Hukuki.NET


Yargıtay içtihatları bölümü

Yargıtay Kararı

 


T.C.
YARGITAY
Hukuk Genel Kurulu
E: 1982/118
K: 1984/493
T: 02.05.1984
DAVA : Taraflar arasındaki "tescil" davasından dolayı yapılan yargılama sonunda; Kurtalan Asliye Hukuk Mahkemesince davanın kabulüne dair verilen 24.11.1980 gün ve 1979/118 E. 1980/144 K. sayılı kararın incelenmesi davalı Hazine temsilcisi tarafından istenilmesi üzerine, Yargıtay 8. Hukuk Dairesinin 13.5.1981 gün ve 1981/5260-5555 sayılı ilamıyla; (...Dava 1617 sayılı Toprak ve Tarım Reformu Ön Tedbirler Kanununun yürürlüğü sırasında açılmıştır. Tescil istem ve kararı, 766 sayılı Topulama Kanunun 33. maddesinin ilk fıkrasına dayanmaktadır. Anılan maddenin 1617 sayılı Kanunla değişik 4. fıkrası hükmüne göre, bir tapulama bölgesinde aynı maddenin 1,2 ve 3. fıkraları uyarınca bir kişilin zilyedlikle iktisap edebileceği taşınmazların toplam büyüklüğü 50 dönümü ve herbir parçanın yüzölçümü 20 dönümü geçemez.
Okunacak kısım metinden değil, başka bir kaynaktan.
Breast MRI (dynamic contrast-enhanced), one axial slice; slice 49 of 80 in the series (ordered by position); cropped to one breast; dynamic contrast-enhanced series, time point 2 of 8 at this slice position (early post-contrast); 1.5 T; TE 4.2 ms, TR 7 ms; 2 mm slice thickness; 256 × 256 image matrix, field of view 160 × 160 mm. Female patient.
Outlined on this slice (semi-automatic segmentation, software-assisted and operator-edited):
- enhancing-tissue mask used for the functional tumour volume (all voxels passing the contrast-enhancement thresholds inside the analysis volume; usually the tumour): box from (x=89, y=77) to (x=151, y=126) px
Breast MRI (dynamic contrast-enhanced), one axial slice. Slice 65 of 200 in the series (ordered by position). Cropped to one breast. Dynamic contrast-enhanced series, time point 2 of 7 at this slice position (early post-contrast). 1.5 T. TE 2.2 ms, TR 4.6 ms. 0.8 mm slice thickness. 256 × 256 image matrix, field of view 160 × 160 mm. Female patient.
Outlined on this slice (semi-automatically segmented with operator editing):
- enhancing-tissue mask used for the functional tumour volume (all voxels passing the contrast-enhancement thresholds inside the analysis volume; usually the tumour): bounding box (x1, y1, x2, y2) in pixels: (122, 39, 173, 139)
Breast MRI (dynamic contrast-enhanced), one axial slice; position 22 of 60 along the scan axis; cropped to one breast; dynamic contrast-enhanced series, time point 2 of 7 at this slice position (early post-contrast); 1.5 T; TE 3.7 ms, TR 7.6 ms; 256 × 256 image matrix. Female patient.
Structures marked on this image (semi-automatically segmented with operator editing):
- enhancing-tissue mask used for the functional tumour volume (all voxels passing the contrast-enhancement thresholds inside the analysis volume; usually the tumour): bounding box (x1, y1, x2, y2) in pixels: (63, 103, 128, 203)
Bu itibarla bu yönler gözönünde tutulmak suretiyle keyfiyet gereği gibi araştırılıp tesbit olunmak ve sonucuna göre bir karar verilmek gerekirken bunlardan zuhul ve eksik inceleme ile yazılı şekilde hüküm tesisi isabetsizdir..) gerekçesiyle bozularak dosya yerine geri çevrilmekle, yeniden yapılan yargılama sonunda; mahkemece önceki kararda direnilmiştir.
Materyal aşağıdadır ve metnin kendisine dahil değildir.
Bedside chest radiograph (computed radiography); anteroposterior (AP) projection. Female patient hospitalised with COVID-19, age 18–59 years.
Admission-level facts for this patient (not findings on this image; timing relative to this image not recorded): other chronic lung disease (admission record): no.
Temyiz eden: Davalı hazine Temsilcisi Malmüdürü (N.N.)
Hukuk Genel Kurulunca incelenerek direnme kararının süresinde temyiz edildiği anlaşıldıktan ve dosyadaki kağıtlar okunduktan sonra gereği görüşüldü:
KARAR : Davacı, 15.5.1979 tarihli dava dilekçesinde, (..Kurtalan ilçesinin Sümer mahallesindeki arsası üzerine bir bina inşa ettiğini, 30 seneden fazla bir zamandan beri malik sıfatıyla zilyedi bulunduğu taşınmazın, tapuda kayıtlı olmadığını..) ileri sürerek, MK.nun 639/1 maddesi hükmü gereğince adına tapuya tesciline karar verilmesini istemiştir.
Yerel mahkeme, istek doğrultusunda, davanın kabulüne karar vermiş; bu karar, davalı Hazinenin temyizi üzerine, Özel Dairenin metni yukarıya aynen alınan ilamıyle bozulmuştur.
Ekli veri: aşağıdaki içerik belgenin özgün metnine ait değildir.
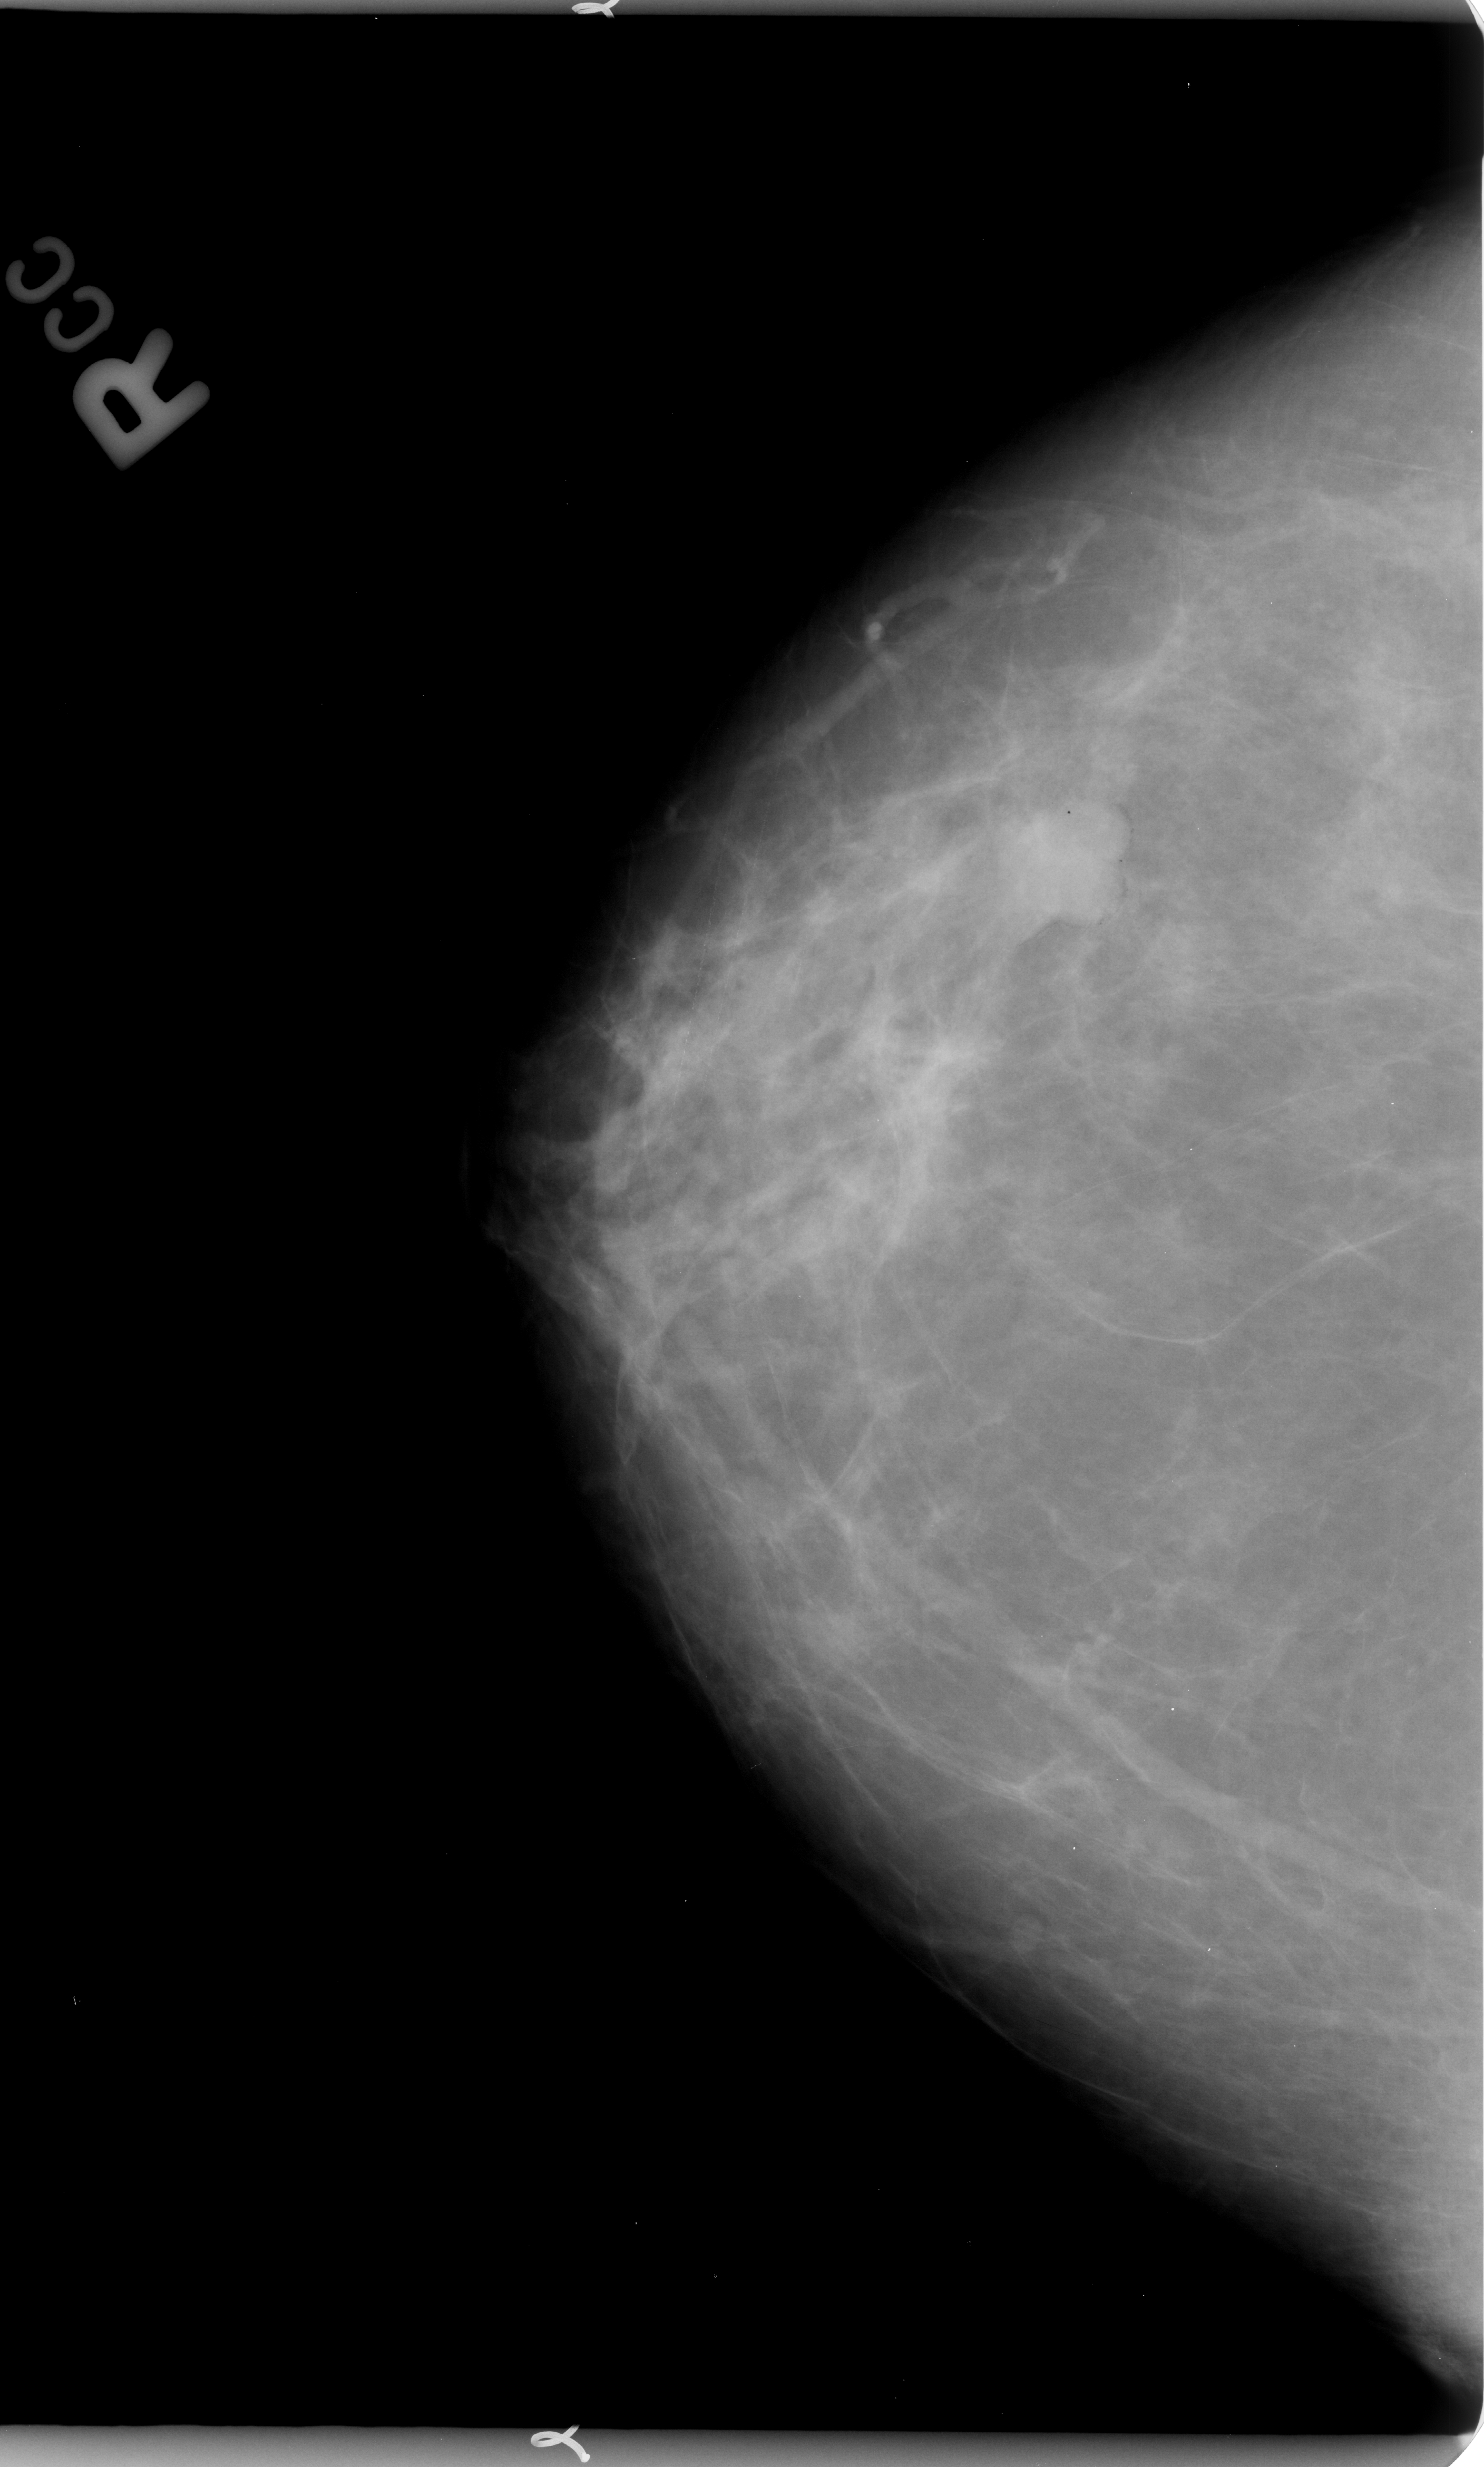
Scanned film-screen mammogram. Right breast. Craniocaudal (CC) view. BI-RADS breast density category 2 (scale 1–4). 1484 × 2467 image matrix.
Marked abnormalities (boxes around the expert regions of interest):
- mass, shape lobulated, margins circumscribed / ill defined; BI-RADS assessment category 4; pathology (as recorded): malignant: bounding box (x1, y1, x2, y2) in pixels: (994, 799, 1129, 932)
Ancak, mahkeme; (..Dava konusu taşınmazın Belediye sınırları içinde bulunduğu, 766 sayılı Tapulama Kanununun 1617 sayılı Kanunla değişik 33. maddesi hükmünün Belediye sınırları içindeki taşınmazlar hakkında uygulanamayacağı..) gerekçesiyle eski kararında direnmiştir.
Görülüyor ki mahkeme ile Özel Daire arasındaki uyuşmazlık, "Tapulama Kanununun 1617 sayılı Kanunla değişik 33. maddesi hükmünün, Belediye sınırları içinde kalan taşınmazlar hakkında açılan tescil davalarında da uygulanması gerekip gerekmediği" noktasında toplanmaktadır.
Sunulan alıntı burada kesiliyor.